Quote the base stock passage word for word, starting at "Another feature is" and ending at "and Table II.".

start Passage given

Another feature is that the severity of the hydrocracking conditions may be increased from the conditions that yielded the first base stock and the second base stock (i.e., Chevron 170RLV and Chevron 110RLV) to afford an alternate first base stock and an alternate second base stock (i.e., Chevron 170RLV2 and Chevron 110RLV2) with a lower CCS VIS at −25° C. and a lower Noack volatility as shown with Example 2 and Table II.
One advantage of the Chevron 170RLV base stock Is that it can be blended into finished lubricants without using expensive and highly processed base oils that are very expensive. For example, the finished lubricant may have less than 20 wt %, less than 10 wt %, less than 5 wt %, or no Group III or Group IV base oil. Alternatively, the finished lubricant may have less than 20 wt %, less than 10 wt %, less than 5 wt %, or no highly paraffinic unconventional base oil
One advantage of the Chevron 170RLV2 base stock is that it can be blended into finished lubricants without using expensive correction fluids (e.g., PAO). For example the finished lubricant may have less than 20 wt %, less than 10 wt %, less than 5 wt %, or no Group IV base oil.
Base Stock Slate
We have developed a base stock slate comprising a first base stock and an additional base stock. The first base stock has a first boiling range from 730 to 1000° F. (388 to 538° C.), a first VI from 105 to less than 130, a first Noack volatility from 5 to 11.5 wt %, and a first CCS VIS at −25° C. from 2000 to 4500 mPa·s. This is the same base stock as described earlier in this specification, and can have alternate embodiments within these general ranges of properties as described previously.

end Passage given
start Raw records

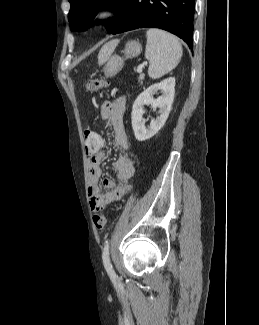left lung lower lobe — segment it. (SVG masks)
Masks as SVG:
<instances>
[{
  "label": "left lung lower lobe",
  "instance_id": "1",
  "mask_svg": "<svg viewBox=\"0 0 259 325\" xmlns=\"http://www.w3.org/2000/svg\"><path fill=\"white\" fill-rule=\"evenodd\" d=\"M195 0H127L112 34L138 28H160L192 48Z\"/></svg>",
  "mask_w": 259,
  "mask_h": 325
}]
</instances>
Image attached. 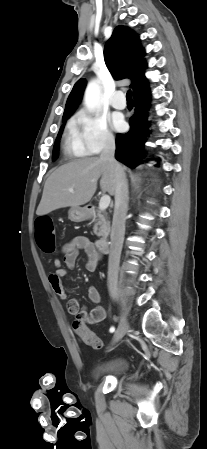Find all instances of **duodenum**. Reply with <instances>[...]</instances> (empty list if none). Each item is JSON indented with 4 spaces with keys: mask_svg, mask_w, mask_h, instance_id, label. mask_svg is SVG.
<instances>
[{
    "mask_svg": "<svg viewBox=\"0 0 207 449\" xmlns=\"http://www.w3.org/2000/svg\"><path fill=\"white\" fill-rule=\"evenodd\" d=\"M96 245L102 253H106L110 249V241L106 237L97 240Z\"/></svg>",
    "mask_w": 207,
    "mask_h": 449,
    "instance_id": "410a0bca",
    "label": "duodenum"
}]
</instances>
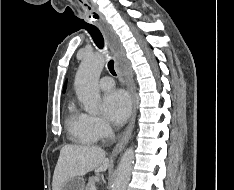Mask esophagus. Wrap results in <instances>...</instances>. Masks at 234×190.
<instances>
[{"instance_id":"esophagus-1","label":"esophagus","mask_w":234,"mask_h":190,"mask_svg":"<svg viewBox=\"0 0 234 190\" xmlns=\"http://www.w3.org/2000/svg\"><path fill=\"white\" fill-rule=\"evenodd\" d=\"M98 23H99V27L101 28L102 32L105 35V38L108 42V45H109L114 57L115 58L121 57L122 56V46L119 42L118 36L113 31L112 27L103 18H100ZM126 83H127V87L130 91L131 98H132V114H131L130 122H129L126 130L124 131L123 135L121 136V138L119 139L118 143L116 144V146L114 147V149L112 151L113 156L118 155L127 145L128 141L131 137L132 130H133L134 124H135V119H136L135 84L133 81V77H132L131 73H129V72H127Z\"/></svg>"}]
</instances>
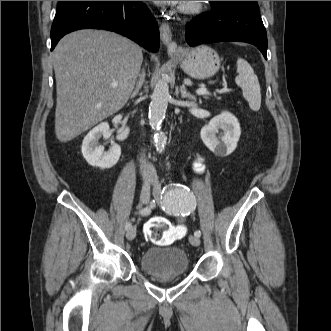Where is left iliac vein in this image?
Returning a JSON list of instances; mask_svg holds the SVG:
<instances>
[{"label": "left iliac vein", "mask_w": 331, "mask_h": 331, "mask_svg": "<svg viewBox=\"0 0 331 331\" xmlns=\"http://www.w3.org/2000/svg\"><path fill=\"white\" fill-rule=\"evenodd\" d=\"M154 190L160 191L161 190V185L158 181L154 182ZM189 242L193 246H199L200 245V238L195 235H190L189 236Z\"/></svg>", "instance_id": "4c4485c4"}]
</instances>
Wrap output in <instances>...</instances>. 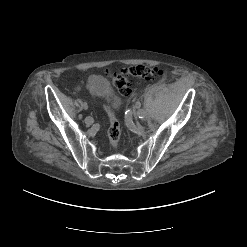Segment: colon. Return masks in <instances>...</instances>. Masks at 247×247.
<instances>
[{"label":"colon","mask_w":247,"mask_h":247,"mask_svg":"<svg viewBox=\"0 0 247 247\" xmlns=\"http://www.w3.org/2000/svg\"><path fill=\"white\" fill-rule=\"evenodd\" d=\"M164 72L158 67L136 65L121 68L118 72L110 73L113 86L124 96L131 93V78L143 81H153L162 78ZM109 115L108 140L112 149H116L121 135L119 121L112 110H107Z\"/></svg>","instance_id":"5ec220e1"}]
</instances>
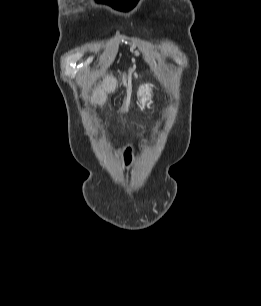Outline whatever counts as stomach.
I'll return each mask as SVG.
<instances>
[{
  "mask_svg": "<svg viewBox=\"0 0 261 306\" xmlns=\"http://www.w3.org/2000/svg\"><path fill=\"white\" fill-rule=\"evenodd\" d=\"M140 92H141V94H144V93H143V90H141ZM147 93H148V91H147ZM146 101H147V99L144 100V103H145ZM142 102H143V100H142Z\"/></svg>",
  "mask_w": 261,
  "mask_h": 306,
  "instance_id": "stomach-1",
  "label": "stomach"
}]
</instances>
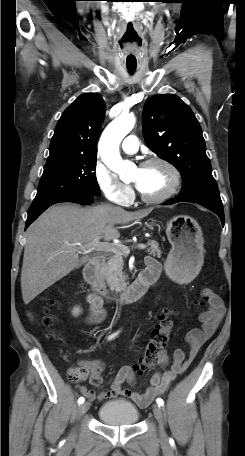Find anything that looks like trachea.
I'll list each match as a JSON object with an SVG mask.
<instances>
[{
    "instance_id": "1",
    "label": "trachea",
    "mask_w": 245,
    "mask_h": 456,
    "mask_svg": "<svg viewBox=\"0 0 245 456\" xmlns=\"http://www.w3.org/2000/svg\"><path fill=\"white\" fill-rule=\"evenodd\" d=\"M127 69L129 70L130 73H132V72L135 71L136 67H129V66H128Z\"/></svg>"
}]
</instances>
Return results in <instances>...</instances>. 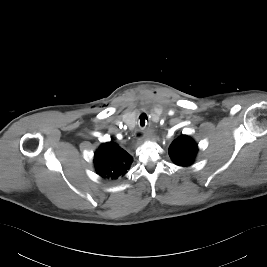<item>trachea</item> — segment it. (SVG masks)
Segmentation results:
<instances>
[{
    "label": "trachea",
    "mask_w": 267,
    "mask_h": 267,
    "mask_svg": "<svg viewBox=\"0 0 267 267\" xmlns=\"http://www.w3.org/2000/svg\"><path fill=\"white\" fill-rule=\"evenodd\" d=\"M146 121L148 122V117L145 113H141L139 116V124L141 127H144L146 124ZM140 135V134H138Z\"/></svg>",
    "instance_id": "trachea-1"
}]
</instances>
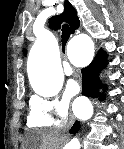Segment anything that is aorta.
Listing matches in <instances>:
<instances>
[{
	"mask_svg": "<svg viewBox=\"0 0 124 149\" xmlns=\"http://www.w3.org/2000/svg\"><path fill=\"white\" fill-rule=\"evenodd\" d=\"M70 47L94 52V44L87 34H80L70 41ZM35 59L30 70V83L35 93L51 97L56 95L63 84V71L58 59V47L52 37L44 38L34 50ZM93 115V106L86 98L79 101L77 116L81 120H88ZM78 139H72L65 149H80Z\"/></svg>",
	"mask_w": 124,
	"mask_h": 149,
	"instance_id": "1",
	"label": "aorta"
}]
</instances>
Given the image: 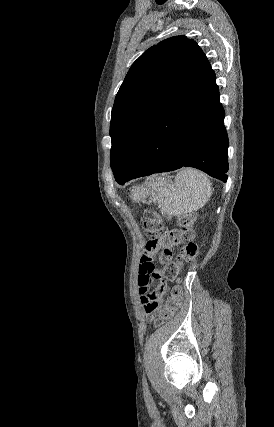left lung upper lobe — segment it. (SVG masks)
Here are the masks:
<instances>
[{"mask_svg": "<svg viewBox=\"0 0 274 427\" xmlns=\"http://www.w3.org/2000/svg\"><path fill=\"white\" fill-rule=\"evenodd\" d=\"M206 62L198 44L185 36L152 46L134 62L111 113L114 176L128 173L154 123Z\"/></svg>", "mask_w": 274, "mask_h": 427, "instance_id": "5c2ea615", "label": "left lung upper lobe"}]
</instances>
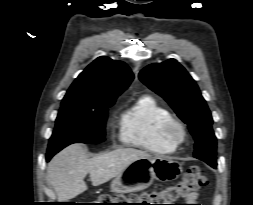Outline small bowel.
Segmentation results:
<instances>
[{
	"label": "small bowel",
	"mask_w": 253,
	"mask_h": 205,
	"mask_svg": "<svg viewBox=\"0 0 253 205\" xmlns=\"http://www.w3.org/2000/svg\"><path fill=\"white\" fill-rule=\"evenodd\" d=\"M199 195L196 193L188 198L189 203H197ZM190 205H200V204H190Z\"/></svg>",
	"instance_id": "small-bowel-1"
}]
</instances>
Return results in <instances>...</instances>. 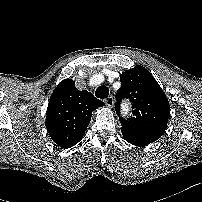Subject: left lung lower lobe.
Returning a JSON list of instances; mask_svg holds the SVG:
<instances>
[{"label": "left lung lower lobe", "instance_id": "obj_1", "mask_svg": "<svg viewBox=\"0 0 202 202\" xmlns=\"http://www.w3.org/2000/svg\"><path fill=\"white\" fill-rule=\"evenodd\" d=\"M124 138L126 141H128L129 143L135 145V146H139V147H144L154 141L148 140V139H143V138H139L133 135H130L128 133L122 132Z\"/></svg>", "mask_w": 202, "mask_h": 202}]
</instances>
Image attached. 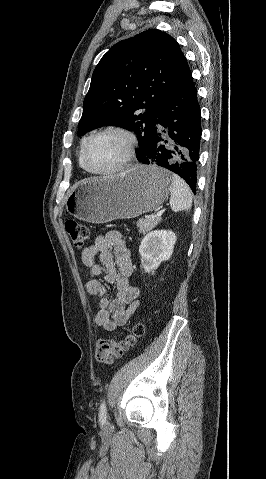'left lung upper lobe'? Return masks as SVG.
Instances as JSON below:
<instances>
[{
	"label": "left lung upper lobe",
	"mask_w": 266,
	"mask_h": 479,
	"mask_svg": "<svg viewBox=\"0 0 266 479\" xmlns=\"http://www.w3.org/2000/svg\"><path fill=\"white\" fill-rule=\"evenodd\" d=\"M189 70L177 41L160 30L118 42L93 72L77 135L106 125L133 130L141 161L162 105Z\"/></svg>",
	"instance_id": "1"
}]
</instances>
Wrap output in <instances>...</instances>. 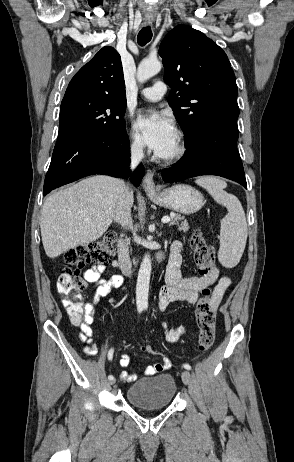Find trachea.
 Listing matches in <instances>:
<instances>
[{"mask_svg":"<svg viewBox=\"0 0 294 462\" xmlns=\"http://www.w3.org/2000/svg\"><path fill=\"white\" fill-rule=\"evenodd\" d=\"M152 38V31L149 26L142 28L138 33L137 41L140 46L146 45Z\"/></svg>","mask_w":294,"mask_h":462,"instance_id":"3493384b","label":"trachea"}]
</instances>
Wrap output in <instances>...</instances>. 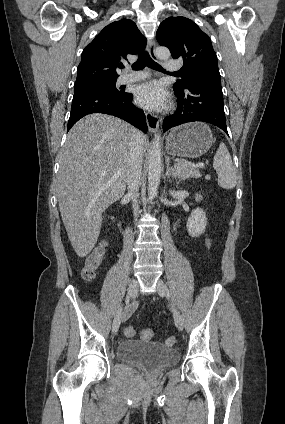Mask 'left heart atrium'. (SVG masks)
Segmentation results:
<instances>
[{
  "label": "left heart atrium",
  "mask_w": 285,
  "mask_h": 424,
  "mask_svg": "<svg viewBox=\"0 0 285 424\" xmlns=\"http://www.w3.org/2000/svg\"><path fill=\"white\" fill-rule=\"evenodd\" d=\"M136 99L141 106L147 109L161 110L168 103V94L161 83L150 81L137 88Z\"/></svg>",
  "instance_id": "1"
}]
</instances>
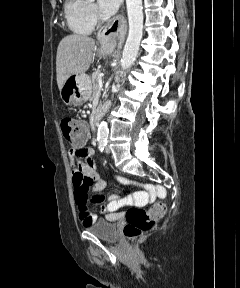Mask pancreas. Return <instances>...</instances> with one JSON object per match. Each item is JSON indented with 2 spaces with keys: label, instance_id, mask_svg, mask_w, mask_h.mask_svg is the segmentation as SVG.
I'll list each match as a JSON object with an SVG mask.
<instances>
[{
  "label": "pancreas",
  "instance_id": "obj_1",
  "mask_svg": "<svg viewBox=\"0 0 240 288\" xmlns=\"http://www.w3.org/2000/svg\"><path fill=\"white\" fill-rule=\"evenodd\" d=\"M101 75V71L100 70H96L93 72L92 74V84H93V90L95 92H97L99 90V77Z\"/></svg>",
  "mask_w": 240,
  "mask_h": 288
}]
</instances>
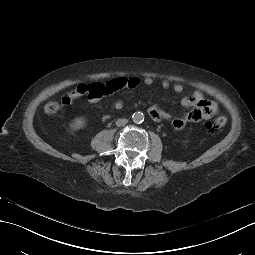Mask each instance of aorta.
Wrapping results in <instances>:
<instances>
[{"instance_id":"aorta-1","label":"aorta","mask_w":255,"mask_h":255,"mask_svg":"<svg viewBox=\"0 0 255 255\" xmlns=\"http://www.w3.org/2000/svg\"><path fill=\"white\" fill-rule=\"evenodd\" d=\"M132 120L134 123L136 124H140L144 121V115L143 113L141 112H135L133 115H132Z\"/></svg>"}]
</instances>
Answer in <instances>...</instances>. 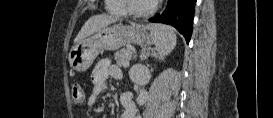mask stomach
I'll return each instance as SVG.
<instances>
[{
	"label": "stomach",
	"instance_id": "0dacf381",
	"mask_svg": "<svg viewBox=\"0 0 273 118\" xmlns=\"http://www.w3.org/2000/svg\"><path fill=\"white\" fill-rule=\"evenodd\" d=\"M153 43L145 27L108 25L77 42L68 54L70 67L77 72L86 71L103 50H117L128 44L149 46Z\"/></svg>",
	"mask_w": 273,
	"mask_h": 118
}]
</instances>
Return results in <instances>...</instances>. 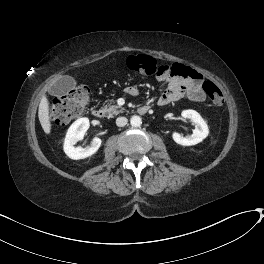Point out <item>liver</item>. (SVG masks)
I'll return each mask as SVG.
<instances>
[{
    "label": "liver",
    "instance_id": "obj_1",
    "mask_svg": "<svg viewBox=\"0 0 264 264\" xmlns=\"http://www.w3.org/2000/svg\"><path fill=\"white\" fill-rule=\"evenodd\" d=\"M48 98L45 96L39 105V120L46 134L51 133L50 108Z\"/></svg>",
    "mask_w": 264,
    "mask_h": 264
}]
</instances>
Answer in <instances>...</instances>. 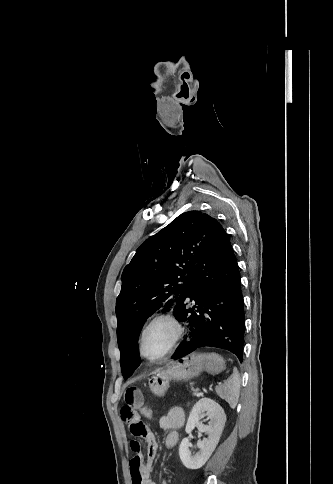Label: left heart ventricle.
I'll return each instance as SVG.
<instances>
[{"instance_id": "1", "label": "left heart ventricle", "mask_w": 333, "mask_h": 484, "mask_svg": "<svg viewBox=\"0 0 333 484\" xmlns=\"http://www.w3.org/2000/svg\"><path fill=\"white\" fill-rule=\"evenodd\" d=\"M173 333L172 326L167 322H159L153 325L145 336V352L152 357L159 355L167 346Z\"/></svg>"}]
</instances>
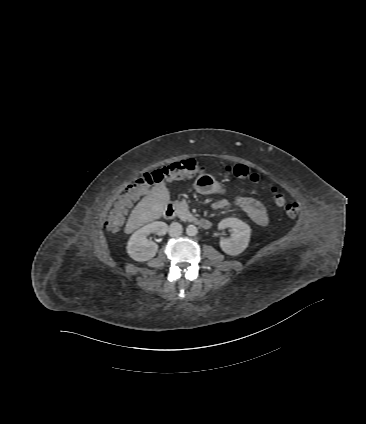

end Raw records

Solution to this problem
Another feature is that the severity of the hydrocracking conditions may be increased from the conditions that yielded the first base stock and the second base stock (i.e., Chevron 170RLV and Chevron 110RLV) to afford an alternate first base stock and an alternate second base stock (i.e., Chevron 170RLV2 and Chevron 110RLV2) with a lower CCS VIS at −25° C. and a lower Noack volatility as shown with Example 2 and Table II.